Pengurusan SHM dan PBB Terkatung-katung, Warga Sipinggan Lumban Siantar Tuntut Transparansi Kades
Table of Contents
ARTHA-NEWS.COM – KABUPATEN SAMOSIR I Kamis, 23 Juli 2026 - SAMOSIR – Polemik pengurusan administrasi lahan di Desa Sipinggan Lumban Siantar, Kecamatan Nainggolan, Kabupaten Samosir, kembali memicu sorotan masyarakat. Kepala Desa setempat dinilai warga tidak bersikap netral dan diduga memiliki kepentingan pribadi dalam menangani permohonan pengurusan Pajak Bumi dan Bangunan (PBB) serta dokumen pendukung untuk penerbitan Sertifikat Hak Milik (SHM) milik warga.
Salah satu warga yang bersangkutan, Arlon Lumban Siantar, menyampaikan bahwa dirinya telah mengajukan permohonan pengurusan administrasi atas sebidang lahan yang berlokasi tepat di depan Kantor Desa Sipinggan Lumban Siantar. Namun hingga saat ini, berkas permohonan tersebut belum mendapatkan persetujuan maupun tanda tangan dari Kepala Desa.
Menurut keterangan Arlon, pada awalnya Kepala Desa meminta agar ia melengkapi surat pernyataan dari pihak keluarga atau keturunan lima oppung sebagai salah satu syarat administrasi. Permintaan tersebut diklaim telah dipenuhi dan seluruh dokumen yang diminta sudah diserahkan secara lengkap ke pihak desa.
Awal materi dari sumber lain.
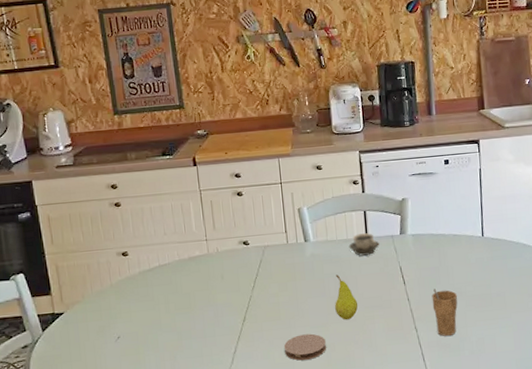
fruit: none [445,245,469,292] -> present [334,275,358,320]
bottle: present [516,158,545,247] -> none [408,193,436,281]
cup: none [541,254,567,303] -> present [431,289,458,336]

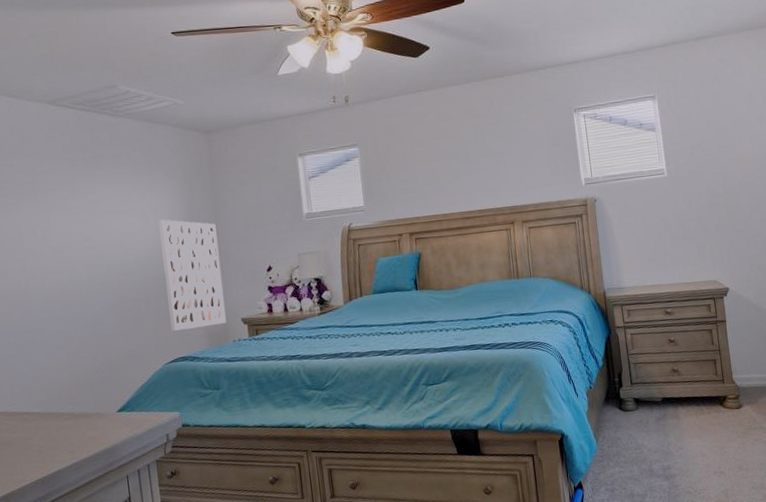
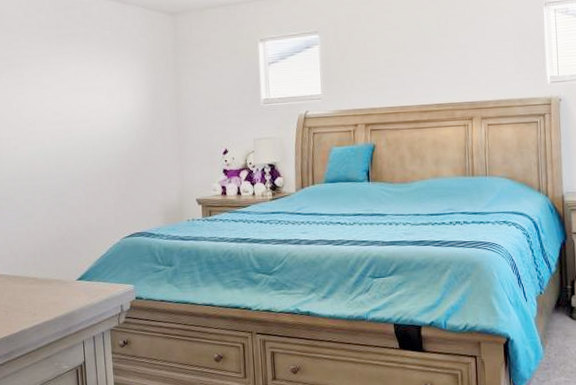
wall art: present [158,219,226,331] -> none [123,98,182,207]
Akan tetapi, setelah persyaratan dianggap terpenuhi, Kepala Desa justru kembali menolak menandatangani berkas tersebut. Alasan yang disampaikan pihak desa adalah karena masih adanya pihak lain yang mengajukan keberatan atas lahan dimaksud.
Merasa alasan tersebut tidak memiliki dasar yang jelas, Arlon meminta agar Kepala Desa bersedia menunjukkan bukti surat keberatan dari pihak lain tersebut sebagai bentuk transparansi serta dasar hukum penolakan. Namun, hingga berita ini diturunkan, surat keberatan yang dimaksud belum pernah diperlihatkan maupun diserahkan kepada pemohon.
Kondisi ini memicu kekecewaan warga yang menilai alasan yang berubah-ubah tanpa disertai bukti tertulis berpotensi mencederai asas kepastian hukum. Warga juga merasa hak mereka untuk memperoleh pelayanan publik yang adil dan transparan telah terhambat.
Saat dikonfirmasi awak media di lokasi desa pada Kamis (23/7/2026) sekitar pukul 11.00 WIB, Kepala Desa tetap bertahan pada pendiriannya untuk belum menandatangani berkas tersebut. Bahkan, Kepala Desa menyatakan tidak keberatan apabila persoalan pelayanan administrasi ini dilaporkan kepada instansi yang berwenang untuk ditindaklanjuti sesuai prosedur hukum yang berlaku.
Kasus ini mencuatkan kembali harapan masyarakat akan pentingnya sikap profesionalisme, kejujuran, dan transparansi aparatur desa dalam menjalankan tugas pelayanan publik. Warga berharap Pemerintah Kabupaten Samosir melalui Dinas Pemberdayaan Masyarakat dan Desa (PMD), Inspektorat, serta instansi terkait lainnya segera melakukan klarifikasi dan pemeriksaan mendalam agar persoalan ini tidak berlarut-larut.
Masyarakat juga menuntut tindakan tegas dari pemerintah daerah apabila nantinya ditemukan adanya pelanggaran aturan pelayanan publik maupun indikasi penyalahgunaan kewenangan oleh oknum aparatur desa. Langkah evaluasi tersebut dinilai penting guna menjaga kepercayaan masyarakat terhadap penyelenggaraan pemerintahan desa serta menjamin setiap warga negara mendapatkan pelayanan yang adil, transparan, dan tidak diskriminatif.
CATATAN REDAKSI (Sesuai UU ITE & Kode Etik Jurnalistik):
Berita ini disusun berdasarkan keterangan dan laporan yang disampaikan oleh pihak pemohon. Segala hal yang bersifat dugaan dalam artikel ini belum merupakan putusan pengadilan yang berkekuatan hukum tetap. Demi memenuhi prinsip keberimbangan berita (cover both sides), Kepala Desa maupun pihak lain yang namanya disebut dalam pemberitaan ini memiliki hak yang sama untuk memberikan penjelasan, tanggapan, atau bantahan yang selengkap-lengkapnya. Kami memberi kesempatan yang sama sepenuhnya, dan tanggapan tersebut akan dimuat dalam edisi selanjutnya tanpa dipungut biaya sepeser pun.